An Overview of Different Kinds of Dictation



Apart from the controlled listen-and-spell approach that is commonly used, different ways of conducting dictation are explored in this package to incorporate dictation in the daily learning and teaching activities to help pupils develop their integrative use of language skills.


Pupils’ language skills can be developed progressively through the introduction of different dictation activities. At Key Stage One (KS1), phonics dictation can be conducted to raise pupils’ awareness of letter-sound relationships and improve their spelling skills. Picture dictation can also be used at KS1 to encourage pupils to apply their grammar and vocabulary knowledge to draw pictures.


Theme-based free dictation can be introduced at both key stages to allow for greater autonomy in vocabulary learning and help pupils organise vocabulary items systematically. The other kinds of dictation, including ‘Bad Cold’ dictation, music dictation and running dictation, could also be conducted at both key stages to enhance pupils’ grammar knowledge and note-taking skills.

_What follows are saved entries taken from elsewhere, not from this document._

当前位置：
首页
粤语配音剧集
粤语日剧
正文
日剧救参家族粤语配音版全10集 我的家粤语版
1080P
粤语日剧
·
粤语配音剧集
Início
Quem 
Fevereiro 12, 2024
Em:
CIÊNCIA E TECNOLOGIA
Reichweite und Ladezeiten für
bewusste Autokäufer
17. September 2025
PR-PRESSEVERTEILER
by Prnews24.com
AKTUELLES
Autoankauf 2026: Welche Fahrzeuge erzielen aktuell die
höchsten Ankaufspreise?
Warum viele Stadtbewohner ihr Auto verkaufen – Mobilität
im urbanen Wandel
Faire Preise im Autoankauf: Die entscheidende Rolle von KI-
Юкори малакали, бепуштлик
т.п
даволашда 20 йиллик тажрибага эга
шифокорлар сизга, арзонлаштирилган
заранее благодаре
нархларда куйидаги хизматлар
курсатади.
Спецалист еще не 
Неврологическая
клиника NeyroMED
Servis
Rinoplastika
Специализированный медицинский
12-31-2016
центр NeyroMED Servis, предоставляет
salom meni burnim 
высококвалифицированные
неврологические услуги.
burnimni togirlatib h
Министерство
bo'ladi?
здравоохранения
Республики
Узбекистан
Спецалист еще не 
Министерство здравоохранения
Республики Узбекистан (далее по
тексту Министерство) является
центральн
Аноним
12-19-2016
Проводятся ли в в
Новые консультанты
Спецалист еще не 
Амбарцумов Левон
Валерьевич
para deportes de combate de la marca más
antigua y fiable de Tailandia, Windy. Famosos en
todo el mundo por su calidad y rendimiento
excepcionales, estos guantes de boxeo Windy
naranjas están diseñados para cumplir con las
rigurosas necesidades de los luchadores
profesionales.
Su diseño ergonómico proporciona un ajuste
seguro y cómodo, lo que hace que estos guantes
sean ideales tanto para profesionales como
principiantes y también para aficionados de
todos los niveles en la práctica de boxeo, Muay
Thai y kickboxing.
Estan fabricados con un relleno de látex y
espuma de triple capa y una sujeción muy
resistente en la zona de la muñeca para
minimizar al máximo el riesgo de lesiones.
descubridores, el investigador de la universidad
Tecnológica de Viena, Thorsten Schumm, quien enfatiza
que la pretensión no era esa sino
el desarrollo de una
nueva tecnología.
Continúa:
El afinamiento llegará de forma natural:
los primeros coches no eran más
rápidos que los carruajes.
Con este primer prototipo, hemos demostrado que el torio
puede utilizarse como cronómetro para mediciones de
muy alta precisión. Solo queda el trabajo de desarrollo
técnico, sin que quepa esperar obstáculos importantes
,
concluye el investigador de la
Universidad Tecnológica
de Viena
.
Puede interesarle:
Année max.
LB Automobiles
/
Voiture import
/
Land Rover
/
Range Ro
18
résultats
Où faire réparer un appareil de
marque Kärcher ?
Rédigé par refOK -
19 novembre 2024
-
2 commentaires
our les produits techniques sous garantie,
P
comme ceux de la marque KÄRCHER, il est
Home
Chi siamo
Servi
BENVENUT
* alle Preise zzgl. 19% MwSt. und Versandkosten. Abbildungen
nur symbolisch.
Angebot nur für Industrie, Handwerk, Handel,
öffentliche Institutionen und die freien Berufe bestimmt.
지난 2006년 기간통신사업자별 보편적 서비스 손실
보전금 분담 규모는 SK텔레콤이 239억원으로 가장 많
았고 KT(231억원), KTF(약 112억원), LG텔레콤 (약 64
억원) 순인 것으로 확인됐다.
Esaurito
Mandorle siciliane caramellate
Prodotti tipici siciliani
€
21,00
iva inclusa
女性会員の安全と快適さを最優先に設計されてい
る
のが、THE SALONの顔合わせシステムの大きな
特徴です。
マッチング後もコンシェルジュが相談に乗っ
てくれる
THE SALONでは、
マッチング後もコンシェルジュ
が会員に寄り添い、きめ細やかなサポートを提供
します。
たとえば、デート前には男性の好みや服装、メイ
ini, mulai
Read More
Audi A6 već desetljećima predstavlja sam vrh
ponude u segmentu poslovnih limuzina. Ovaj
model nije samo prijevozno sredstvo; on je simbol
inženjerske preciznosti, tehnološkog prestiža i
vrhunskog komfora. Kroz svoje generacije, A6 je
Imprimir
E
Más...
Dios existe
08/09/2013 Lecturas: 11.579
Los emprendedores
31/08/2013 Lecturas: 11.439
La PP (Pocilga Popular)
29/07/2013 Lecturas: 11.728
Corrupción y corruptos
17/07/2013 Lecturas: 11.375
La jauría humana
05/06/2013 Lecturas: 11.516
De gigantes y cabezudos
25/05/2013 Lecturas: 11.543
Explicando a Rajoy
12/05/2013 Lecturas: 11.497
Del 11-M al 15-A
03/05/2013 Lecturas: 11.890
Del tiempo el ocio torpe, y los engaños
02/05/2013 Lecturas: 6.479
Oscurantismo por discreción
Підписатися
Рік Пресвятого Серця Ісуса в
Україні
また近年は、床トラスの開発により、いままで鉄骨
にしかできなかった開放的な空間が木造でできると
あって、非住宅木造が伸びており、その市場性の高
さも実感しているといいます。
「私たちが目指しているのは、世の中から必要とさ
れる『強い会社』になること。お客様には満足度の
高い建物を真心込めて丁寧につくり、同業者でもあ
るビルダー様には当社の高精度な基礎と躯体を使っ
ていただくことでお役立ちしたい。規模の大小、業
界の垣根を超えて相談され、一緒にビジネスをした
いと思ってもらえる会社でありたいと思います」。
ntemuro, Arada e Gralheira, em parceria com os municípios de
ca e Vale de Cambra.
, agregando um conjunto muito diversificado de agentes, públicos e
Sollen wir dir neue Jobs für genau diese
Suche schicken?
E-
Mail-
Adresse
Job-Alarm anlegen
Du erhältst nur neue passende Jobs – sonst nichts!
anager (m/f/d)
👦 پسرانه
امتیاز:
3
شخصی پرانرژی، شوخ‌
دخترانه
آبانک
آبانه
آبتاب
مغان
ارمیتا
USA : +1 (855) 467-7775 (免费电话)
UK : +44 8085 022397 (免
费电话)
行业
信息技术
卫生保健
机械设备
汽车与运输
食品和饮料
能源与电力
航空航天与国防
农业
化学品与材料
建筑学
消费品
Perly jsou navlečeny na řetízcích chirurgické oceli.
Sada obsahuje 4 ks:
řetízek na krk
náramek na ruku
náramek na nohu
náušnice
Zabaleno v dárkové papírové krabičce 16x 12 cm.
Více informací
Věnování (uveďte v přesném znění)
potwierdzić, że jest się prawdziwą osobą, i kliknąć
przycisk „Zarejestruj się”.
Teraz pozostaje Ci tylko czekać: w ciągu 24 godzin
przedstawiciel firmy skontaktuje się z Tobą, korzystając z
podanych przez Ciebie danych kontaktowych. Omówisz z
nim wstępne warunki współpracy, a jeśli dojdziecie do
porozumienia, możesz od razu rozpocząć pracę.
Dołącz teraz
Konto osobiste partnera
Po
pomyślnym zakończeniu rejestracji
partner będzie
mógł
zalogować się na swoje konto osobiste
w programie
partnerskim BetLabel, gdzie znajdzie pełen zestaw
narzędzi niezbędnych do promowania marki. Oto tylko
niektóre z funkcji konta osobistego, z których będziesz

As pupils progress to Key Stage Two (KS2), dicto-comp / dictogloss could be conducted to provide opportunities for them to reconstruct texts by making use of the key words and notes they have taken. Keywords dictation could also be introduced at KS2 to develop pupils’ writing skills. This is an effective way to encourage pupils to apply the target vocabulary in a new context.


By using different kinds of dictation as effective learning activities, teachers can move beyond assessing pupils’ spelling and listening skills and develop pupils’ grammar and vocabulary knowledge as well as note-taking and writing skills.